Indonesia lies on the Ring of Fire that is geographically vulnerable to natural disasters. One of the problems caused by this is the difficult logistical distribution to the disaster impacted areas.
To address the problem, Animal Science lecturer from Universitas Gadjah Mada (UGM), Dr. Ir. Endy Triyannanto, S.Pt., M.Eng., IPM, ASEAN Eng., made an innovation in long lasting packaging that is also safe, healthy, intact, halal, cheap, nutritious and easily distributed to the impacted areas.
“One of packaging alternatives that can preserve and maintain food quality is retort pouch, which is military technology plastic wrapping that enables easy distribution of food to disaster impacted areas,” said Endy.
Endy added the wrapping is strong enough to be dropped from a height. It can prevent the decreased nutrition level for a long time between 6 months – 1 year, depending on the quality of the food and packaging.

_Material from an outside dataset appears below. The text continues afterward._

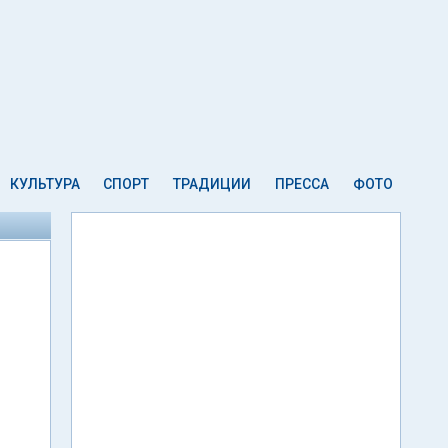
КУЛЬТУРА
СПОРТ
ТРАДИЦИИ
ПРЕССА
ФОТО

Retort pouch has 4—5 plastic layers that serve to protect the food from light, oxygen, and bacteria. In Indonesia’s food packaging, retort packaging is still new, whether for disaster or commercial needs.

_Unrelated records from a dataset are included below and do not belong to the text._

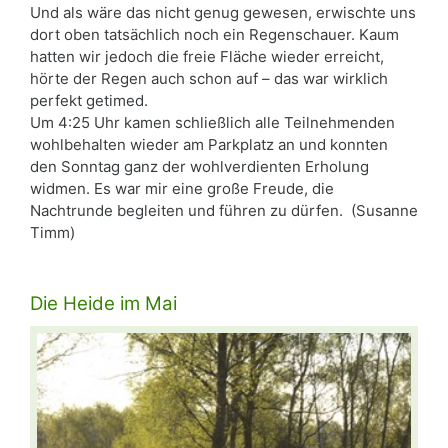
Und als wäre das nicht genug gewesen, erwischte uns
dort oben tatsächlich noch ein Regenschauer. Kaum
hatten wir jedoch die freie Fläche wieder erreicht,
hörte der Regen auch schon auf – das war wirklich
perfekt getimed.
Um 4:25 Uhr kamen schließlich alle Teilnehmenden
wohlbehalten wieder am Parkplatz an und konnten
den Sonntag ganz der wohlverdienten Erholung
widmen. Es war mir eine große Freude, die
Nachtrunde begleiten und führen zu dürfen. (Susanne
Timm)
Die Heide im Mai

“The types of food that are normally distributed to disaster areas are instant noodles, biscuits, fresh food, and canned foods. This signifies that innovation is needed related to logistical arrangement, particularly in terms of food, so the people will be more prepared in case of disaster,” he said.
He said not many cattle food products had been developed with a retort packaging, partly due to the newness of such technology. Examples of food products that have been developed with retort packaging are beef rendang, satay, smoked goat sausage, and chicken, done by LIPI and UGM.
He added food experts in Indonesia have not touched upon the food handling issue during disaster.
“Innovation in storing, processing, and distribution of food is very determining in the development of disaster mitigation in Industry 4.0. In the future, retort packaging will be a new culture in Indonesia’s packaging that will allow MSMEs to make ready–to-eat products for distribution anywhere, including disaster affected areas,” he concluded.